The duo from the Critical Path Institute detailed the thought process behind evaluating the importance of specific biomarkers and their relation to disability progression in Alzheimer disease.
"For every biomarker, we need to ask ourselves the question, ‘How can this biomarker help optimize drug development?’”
There are several biomarker tests that are used for research on Alzheimer disease (AD) and related dementias. Changes in the brains of individuals with these disorders may begin many years before memory loss or other symptoms appear, and utilizing these biomarkers may help detect these changes and thus better identify people who may develop these diseases and may be eligible for treatment options.
Biomarkers such as neurofilament light chain, amyloid-beta, tau, and the radiotracer flurodeoxyglucose have all gained traction in recent years. While clinicians typically have agreed on several biomarkers that have clinical relevancy in AD, finding the gold standard biomarker—if one exists for AD—is still an ongoing process. The Critical Path for Alzheimer’s Disease (CPAD) consortium, an organization that promotes data-sharing among drug development stakeholders, has embarked on a new initiative since 2019 to acquire fluid and imaging biomarker-rich data sources that will hopefully assist in developing novel tools to quantify disease progression better.
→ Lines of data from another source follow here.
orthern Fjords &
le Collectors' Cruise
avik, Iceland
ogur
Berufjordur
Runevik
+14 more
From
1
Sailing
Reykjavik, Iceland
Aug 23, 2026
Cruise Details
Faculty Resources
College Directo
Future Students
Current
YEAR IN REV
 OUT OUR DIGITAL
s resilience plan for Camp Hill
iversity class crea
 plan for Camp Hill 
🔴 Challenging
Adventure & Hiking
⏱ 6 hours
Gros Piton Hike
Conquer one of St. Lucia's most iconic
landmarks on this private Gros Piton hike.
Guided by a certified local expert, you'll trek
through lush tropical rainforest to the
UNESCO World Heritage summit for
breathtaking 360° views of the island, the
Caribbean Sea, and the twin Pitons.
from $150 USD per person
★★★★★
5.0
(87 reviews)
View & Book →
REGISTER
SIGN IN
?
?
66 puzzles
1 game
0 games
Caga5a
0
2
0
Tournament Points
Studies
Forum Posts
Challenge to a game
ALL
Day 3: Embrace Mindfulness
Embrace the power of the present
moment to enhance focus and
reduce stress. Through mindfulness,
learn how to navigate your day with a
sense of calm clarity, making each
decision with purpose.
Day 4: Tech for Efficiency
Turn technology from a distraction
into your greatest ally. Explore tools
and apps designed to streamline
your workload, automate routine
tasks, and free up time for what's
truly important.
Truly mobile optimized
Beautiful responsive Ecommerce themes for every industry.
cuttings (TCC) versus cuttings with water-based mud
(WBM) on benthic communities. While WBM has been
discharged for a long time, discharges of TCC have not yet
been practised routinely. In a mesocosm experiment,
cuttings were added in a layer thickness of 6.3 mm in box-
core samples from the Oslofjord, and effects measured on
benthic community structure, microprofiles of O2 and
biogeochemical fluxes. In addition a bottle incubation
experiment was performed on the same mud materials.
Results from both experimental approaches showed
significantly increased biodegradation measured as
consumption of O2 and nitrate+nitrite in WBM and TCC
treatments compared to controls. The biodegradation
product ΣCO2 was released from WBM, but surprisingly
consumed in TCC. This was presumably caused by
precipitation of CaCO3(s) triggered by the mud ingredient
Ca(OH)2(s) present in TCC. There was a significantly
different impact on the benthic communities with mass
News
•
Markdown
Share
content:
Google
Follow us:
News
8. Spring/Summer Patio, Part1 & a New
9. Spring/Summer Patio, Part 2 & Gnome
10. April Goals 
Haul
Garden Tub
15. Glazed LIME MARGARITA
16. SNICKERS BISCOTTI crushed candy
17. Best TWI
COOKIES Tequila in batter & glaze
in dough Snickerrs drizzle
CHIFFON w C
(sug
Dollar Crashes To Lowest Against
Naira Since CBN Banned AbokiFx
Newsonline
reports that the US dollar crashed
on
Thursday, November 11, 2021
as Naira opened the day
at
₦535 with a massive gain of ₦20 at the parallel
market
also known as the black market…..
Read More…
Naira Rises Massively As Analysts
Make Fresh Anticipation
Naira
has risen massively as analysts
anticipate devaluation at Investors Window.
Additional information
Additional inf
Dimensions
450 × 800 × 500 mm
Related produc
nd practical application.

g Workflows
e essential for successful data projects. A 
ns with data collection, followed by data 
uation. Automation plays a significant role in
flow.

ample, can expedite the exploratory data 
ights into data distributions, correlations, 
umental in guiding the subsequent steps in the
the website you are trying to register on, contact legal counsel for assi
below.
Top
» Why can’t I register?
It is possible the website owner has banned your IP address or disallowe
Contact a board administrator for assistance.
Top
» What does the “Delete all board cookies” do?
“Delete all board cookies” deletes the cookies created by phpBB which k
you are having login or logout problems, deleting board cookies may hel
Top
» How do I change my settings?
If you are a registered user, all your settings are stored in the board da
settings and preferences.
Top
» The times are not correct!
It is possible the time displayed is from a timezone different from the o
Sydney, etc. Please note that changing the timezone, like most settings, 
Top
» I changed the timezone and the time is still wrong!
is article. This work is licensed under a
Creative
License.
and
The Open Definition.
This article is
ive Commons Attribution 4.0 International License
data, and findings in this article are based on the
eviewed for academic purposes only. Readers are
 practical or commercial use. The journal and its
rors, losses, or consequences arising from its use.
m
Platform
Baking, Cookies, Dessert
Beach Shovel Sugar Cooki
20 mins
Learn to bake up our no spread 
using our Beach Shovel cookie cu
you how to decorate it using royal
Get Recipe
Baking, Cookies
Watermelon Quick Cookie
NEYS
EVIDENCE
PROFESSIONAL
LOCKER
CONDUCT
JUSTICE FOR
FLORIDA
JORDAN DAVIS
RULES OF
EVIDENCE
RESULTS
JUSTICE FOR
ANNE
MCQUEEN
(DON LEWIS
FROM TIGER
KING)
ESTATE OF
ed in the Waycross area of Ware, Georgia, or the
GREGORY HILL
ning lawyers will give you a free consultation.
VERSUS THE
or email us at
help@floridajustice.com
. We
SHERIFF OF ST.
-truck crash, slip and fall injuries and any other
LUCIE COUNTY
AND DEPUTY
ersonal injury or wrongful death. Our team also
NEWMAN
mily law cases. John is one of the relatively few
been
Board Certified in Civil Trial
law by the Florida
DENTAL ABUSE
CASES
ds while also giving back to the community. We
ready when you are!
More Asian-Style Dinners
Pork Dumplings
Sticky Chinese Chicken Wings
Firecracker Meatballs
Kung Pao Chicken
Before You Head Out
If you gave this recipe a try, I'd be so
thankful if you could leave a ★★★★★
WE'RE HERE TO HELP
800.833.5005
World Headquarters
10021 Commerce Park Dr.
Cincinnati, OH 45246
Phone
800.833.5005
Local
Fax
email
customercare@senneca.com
Sudhir Sivakumaran, PhD, vice president, Neuroscience Program, and Executive Director, CPAD, and Klaus Romero, MD, MS, FCP, chief science officer, CPAD, recently sat down with NeurologyLive to discuss the thought of prioritizing specific biomarkers. The duo claimed that the consortium does not limit itself to a single biomarker focus, but rather any biomarker that correlates with disease progression and helps improve clinical trial efficiency.